After going through the torii gate at the mountain foot, tourists heading for the main hall will soon be in front of a steep stone stairway.

The 45-degree stairway consists of 139 steps and should be ascended while holding a rope hanging from its top.

“The last part of the stairway boasts a level of steepness up to 50 degrees,” said an elderly parishioner of the shrine.

Visitors then need to trek along a mountain trail for a while, cross a stream and climb a ladder. The route has steep slopes, and ropes are set up along almost all sections to help hikers.

In an open space behind a forest is a 16-meter-long, 1-meter-wide bridge over a deep valley. Walking on the meshed structure brings visitors just below the main building.

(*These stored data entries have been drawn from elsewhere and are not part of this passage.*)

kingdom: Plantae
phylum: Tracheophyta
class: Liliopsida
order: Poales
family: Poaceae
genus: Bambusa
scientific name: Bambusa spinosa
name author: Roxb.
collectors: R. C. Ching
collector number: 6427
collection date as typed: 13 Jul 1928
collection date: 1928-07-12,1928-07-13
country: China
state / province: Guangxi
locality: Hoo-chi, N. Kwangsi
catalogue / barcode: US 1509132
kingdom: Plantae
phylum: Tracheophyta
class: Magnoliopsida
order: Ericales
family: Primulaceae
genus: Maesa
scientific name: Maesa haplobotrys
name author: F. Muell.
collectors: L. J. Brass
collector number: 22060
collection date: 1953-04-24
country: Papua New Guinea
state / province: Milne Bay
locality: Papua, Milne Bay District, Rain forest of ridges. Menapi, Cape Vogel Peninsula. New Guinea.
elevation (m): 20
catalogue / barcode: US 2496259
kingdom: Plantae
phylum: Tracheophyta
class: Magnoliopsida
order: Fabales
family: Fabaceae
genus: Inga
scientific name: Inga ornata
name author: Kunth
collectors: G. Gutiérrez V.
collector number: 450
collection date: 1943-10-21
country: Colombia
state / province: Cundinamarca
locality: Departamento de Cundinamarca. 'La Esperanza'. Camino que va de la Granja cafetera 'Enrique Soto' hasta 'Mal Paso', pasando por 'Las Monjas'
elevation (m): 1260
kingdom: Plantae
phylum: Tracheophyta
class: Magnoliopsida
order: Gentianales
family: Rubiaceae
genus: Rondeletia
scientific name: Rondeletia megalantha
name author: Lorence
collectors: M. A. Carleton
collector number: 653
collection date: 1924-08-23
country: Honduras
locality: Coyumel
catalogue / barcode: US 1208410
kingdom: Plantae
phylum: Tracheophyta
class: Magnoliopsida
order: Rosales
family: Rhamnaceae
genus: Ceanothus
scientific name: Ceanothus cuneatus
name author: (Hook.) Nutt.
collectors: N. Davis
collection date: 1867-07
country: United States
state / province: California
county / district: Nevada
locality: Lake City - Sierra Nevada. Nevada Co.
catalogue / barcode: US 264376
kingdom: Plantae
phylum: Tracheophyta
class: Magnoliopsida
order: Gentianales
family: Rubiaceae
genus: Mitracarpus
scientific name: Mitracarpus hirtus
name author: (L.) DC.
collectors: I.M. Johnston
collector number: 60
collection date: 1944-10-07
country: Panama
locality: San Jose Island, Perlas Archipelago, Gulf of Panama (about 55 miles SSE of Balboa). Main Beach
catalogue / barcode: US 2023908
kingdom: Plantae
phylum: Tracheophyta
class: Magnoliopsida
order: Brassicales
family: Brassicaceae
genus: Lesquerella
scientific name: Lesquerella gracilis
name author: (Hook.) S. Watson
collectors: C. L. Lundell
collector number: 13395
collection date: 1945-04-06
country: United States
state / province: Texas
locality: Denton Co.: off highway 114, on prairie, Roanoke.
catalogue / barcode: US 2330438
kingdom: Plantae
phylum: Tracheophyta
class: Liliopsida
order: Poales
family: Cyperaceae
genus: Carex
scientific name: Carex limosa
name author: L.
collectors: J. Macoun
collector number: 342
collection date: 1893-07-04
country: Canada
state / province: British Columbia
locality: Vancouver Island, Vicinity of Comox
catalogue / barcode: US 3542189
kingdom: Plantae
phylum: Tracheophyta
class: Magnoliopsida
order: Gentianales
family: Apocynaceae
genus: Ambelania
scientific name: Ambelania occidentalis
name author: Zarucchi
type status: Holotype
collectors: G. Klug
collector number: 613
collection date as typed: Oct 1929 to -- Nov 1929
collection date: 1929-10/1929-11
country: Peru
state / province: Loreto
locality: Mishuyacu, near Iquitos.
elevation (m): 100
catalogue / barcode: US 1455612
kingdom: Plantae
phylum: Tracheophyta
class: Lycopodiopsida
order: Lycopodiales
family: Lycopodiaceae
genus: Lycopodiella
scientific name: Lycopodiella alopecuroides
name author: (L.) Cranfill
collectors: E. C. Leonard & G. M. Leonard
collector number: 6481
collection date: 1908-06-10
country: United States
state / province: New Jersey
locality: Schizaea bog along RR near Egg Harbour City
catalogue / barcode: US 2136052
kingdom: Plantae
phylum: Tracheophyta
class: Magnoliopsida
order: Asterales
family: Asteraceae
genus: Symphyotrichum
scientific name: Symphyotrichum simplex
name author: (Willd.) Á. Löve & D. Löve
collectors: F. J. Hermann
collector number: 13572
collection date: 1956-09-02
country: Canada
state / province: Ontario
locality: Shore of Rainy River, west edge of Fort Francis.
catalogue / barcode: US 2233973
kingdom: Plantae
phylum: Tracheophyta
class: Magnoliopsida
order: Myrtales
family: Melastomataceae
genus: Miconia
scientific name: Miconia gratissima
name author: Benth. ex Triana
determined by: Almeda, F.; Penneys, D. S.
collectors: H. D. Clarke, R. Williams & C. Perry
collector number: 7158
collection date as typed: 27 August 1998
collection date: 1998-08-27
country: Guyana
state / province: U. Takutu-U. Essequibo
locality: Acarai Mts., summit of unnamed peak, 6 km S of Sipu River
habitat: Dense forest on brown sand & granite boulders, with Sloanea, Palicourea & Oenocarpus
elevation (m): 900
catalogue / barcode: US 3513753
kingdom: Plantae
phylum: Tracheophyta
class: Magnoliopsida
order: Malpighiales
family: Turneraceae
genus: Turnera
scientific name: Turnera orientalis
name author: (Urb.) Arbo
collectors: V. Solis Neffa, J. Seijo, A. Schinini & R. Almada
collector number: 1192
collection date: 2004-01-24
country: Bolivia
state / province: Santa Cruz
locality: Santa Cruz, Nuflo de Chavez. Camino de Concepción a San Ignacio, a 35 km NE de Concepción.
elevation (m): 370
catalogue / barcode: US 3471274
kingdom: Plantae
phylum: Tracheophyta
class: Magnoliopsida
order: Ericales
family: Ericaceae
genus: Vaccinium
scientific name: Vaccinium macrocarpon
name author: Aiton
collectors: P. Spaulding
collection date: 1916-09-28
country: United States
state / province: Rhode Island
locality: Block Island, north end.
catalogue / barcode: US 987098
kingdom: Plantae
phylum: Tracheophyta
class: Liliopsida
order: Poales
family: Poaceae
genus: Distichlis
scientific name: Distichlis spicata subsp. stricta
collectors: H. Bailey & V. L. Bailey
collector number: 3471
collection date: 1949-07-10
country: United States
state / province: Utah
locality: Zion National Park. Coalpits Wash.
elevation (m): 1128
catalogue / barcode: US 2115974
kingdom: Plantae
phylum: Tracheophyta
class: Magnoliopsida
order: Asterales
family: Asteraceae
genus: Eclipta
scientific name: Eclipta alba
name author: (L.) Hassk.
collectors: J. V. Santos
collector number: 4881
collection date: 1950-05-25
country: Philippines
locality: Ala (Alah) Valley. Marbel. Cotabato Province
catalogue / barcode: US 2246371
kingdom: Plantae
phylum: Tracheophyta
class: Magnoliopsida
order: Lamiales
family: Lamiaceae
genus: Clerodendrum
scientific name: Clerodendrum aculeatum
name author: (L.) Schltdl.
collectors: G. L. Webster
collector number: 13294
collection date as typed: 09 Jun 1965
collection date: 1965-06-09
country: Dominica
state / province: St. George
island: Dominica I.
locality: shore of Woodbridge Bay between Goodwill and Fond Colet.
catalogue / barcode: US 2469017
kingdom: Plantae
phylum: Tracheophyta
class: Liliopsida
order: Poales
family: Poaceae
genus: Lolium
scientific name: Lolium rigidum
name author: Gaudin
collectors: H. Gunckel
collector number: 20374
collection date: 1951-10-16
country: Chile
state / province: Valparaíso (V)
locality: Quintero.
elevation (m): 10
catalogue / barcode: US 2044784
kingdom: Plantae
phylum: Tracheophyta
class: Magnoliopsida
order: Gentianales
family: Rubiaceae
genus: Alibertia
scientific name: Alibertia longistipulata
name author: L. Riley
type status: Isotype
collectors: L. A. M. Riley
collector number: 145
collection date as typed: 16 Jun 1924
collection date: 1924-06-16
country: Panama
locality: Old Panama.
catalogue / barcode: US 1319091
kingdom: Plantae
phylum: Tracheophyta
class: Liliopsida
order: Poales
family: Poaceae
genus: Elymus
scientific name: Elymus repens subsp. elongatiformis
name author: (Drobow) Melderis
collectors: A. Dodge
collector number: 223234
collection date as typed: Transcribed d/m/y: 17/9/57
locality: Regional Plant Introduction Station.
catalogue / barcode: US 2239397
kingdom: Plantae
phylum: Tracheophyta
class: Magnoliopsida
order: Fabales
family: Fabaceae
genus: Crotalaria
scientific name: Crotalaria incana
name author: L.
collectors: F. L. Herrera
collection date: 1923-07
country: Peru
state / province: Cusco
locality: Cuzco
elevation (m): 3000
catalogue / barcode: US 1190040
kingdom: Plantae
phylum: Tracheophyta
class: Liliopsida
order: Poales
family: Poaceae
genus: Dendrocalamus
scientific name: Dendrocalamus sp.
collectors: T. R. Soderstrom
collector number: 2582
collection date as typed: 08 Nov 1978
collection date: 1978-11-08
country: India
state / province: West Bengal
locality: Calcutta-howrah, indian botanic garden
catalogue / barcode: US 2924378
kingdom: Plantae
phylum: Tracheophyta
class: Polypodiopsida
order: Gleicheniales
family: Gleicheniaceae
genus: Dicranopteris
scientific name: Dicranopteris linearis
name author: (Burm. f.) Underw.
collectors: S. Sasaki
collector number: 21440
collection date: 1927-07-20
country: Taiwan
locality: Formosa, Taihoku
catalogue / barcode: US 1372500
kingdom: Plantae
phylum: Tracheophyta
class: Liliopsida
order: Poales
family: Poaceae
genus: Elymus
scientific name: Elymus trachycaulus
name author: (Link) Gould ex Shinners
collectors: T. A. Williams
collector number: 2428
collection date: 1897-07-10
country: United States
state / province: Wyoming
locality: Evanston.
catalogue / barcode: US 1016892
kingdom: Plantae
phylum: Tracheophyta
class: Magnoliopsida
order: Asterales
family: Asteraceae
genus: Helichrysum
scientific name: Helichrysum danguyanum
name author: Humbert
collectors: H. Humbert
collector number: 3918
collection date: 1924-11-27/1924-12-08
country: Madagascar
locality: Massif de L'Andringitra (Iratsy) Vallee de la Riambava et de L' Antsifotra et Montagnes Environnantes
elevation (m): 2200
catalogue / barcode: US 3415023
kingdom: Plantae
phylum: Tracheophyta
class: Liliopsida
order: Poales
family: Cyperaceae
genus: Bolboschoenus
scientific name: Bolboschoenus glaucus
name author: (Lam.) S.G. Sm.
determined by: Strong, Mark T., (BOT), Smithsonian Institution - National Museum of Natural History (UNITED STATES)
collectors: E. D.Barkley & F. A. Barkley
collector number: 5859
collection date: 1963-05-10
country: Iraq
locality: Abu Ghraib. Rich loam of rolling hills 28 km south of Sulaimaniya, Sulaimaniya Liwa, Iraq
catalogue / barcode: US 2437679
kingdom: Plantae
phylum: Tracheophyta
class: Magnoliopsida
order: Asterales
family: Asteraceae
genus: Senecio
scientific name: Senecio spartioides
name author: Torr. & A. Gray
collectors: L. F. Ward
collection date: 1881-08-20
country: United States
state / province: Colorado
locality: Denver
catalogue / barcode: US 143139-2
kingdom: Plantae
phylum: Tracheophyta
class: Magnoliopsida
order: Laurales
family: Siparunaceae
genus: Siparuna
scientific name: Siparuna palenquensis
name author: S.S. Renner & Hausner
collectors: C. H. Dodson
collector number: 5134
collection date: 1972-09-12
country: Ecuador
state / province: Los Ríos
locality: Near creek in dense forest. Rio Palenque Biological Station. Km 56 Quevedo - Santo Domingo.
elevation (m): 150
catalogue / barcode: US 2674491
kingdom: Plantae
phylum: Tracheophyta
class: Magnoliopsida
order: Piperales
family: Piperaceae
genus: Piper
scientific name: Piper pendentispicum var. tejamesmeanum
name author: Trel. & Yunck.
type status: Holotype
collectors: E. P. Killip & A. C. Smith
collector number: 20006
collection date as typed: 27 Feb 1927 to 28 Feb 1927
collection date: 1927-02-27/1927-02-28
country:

The journey takes about an hour, but arriving at this point does not mean the trip is over. Visitors have to ascend a 7-meter vertical rock wall by carefully inserting their feet in an iron ring chain, like in stirrups, to reach the core part of the shrine.

After completing the climb, visitors can see a small shrine building in a rock cavern about the size of four tatami mats.

That spot within the mountain offers a breathtaking view of the Sea of Japan with Okushirito island in the distance.

Two company employees from Kobe said their “long-held dream” was to visit the shrine.

Glancing at the landscape below, one of the men said: “The trip was tough, but it was nice that we could see firsthand what the holy site is like. The descent here appears far more dreadful.”

Otajinja shrine holds its annual festival in late June. Young people in white costumes brave the risky route to pay their respects at the main hall and pray for maritime security on the event’s first day.

Although the festival has been canceled for two years because of the COVID-19 outbreak, a pack of tourists flocked to the shrine this past summer, including some from outside Hokkaido.

Isao Kawamura, 86, a representative of the shrine’s local worshipper group, said he does not want so many people to learn about the shrine.

“The ladder and other fittings are showing signs of age,” Kawamura said. “The location is really dangerous because of bears and falling rocks. I would like visitors to be particularly careful when going there.”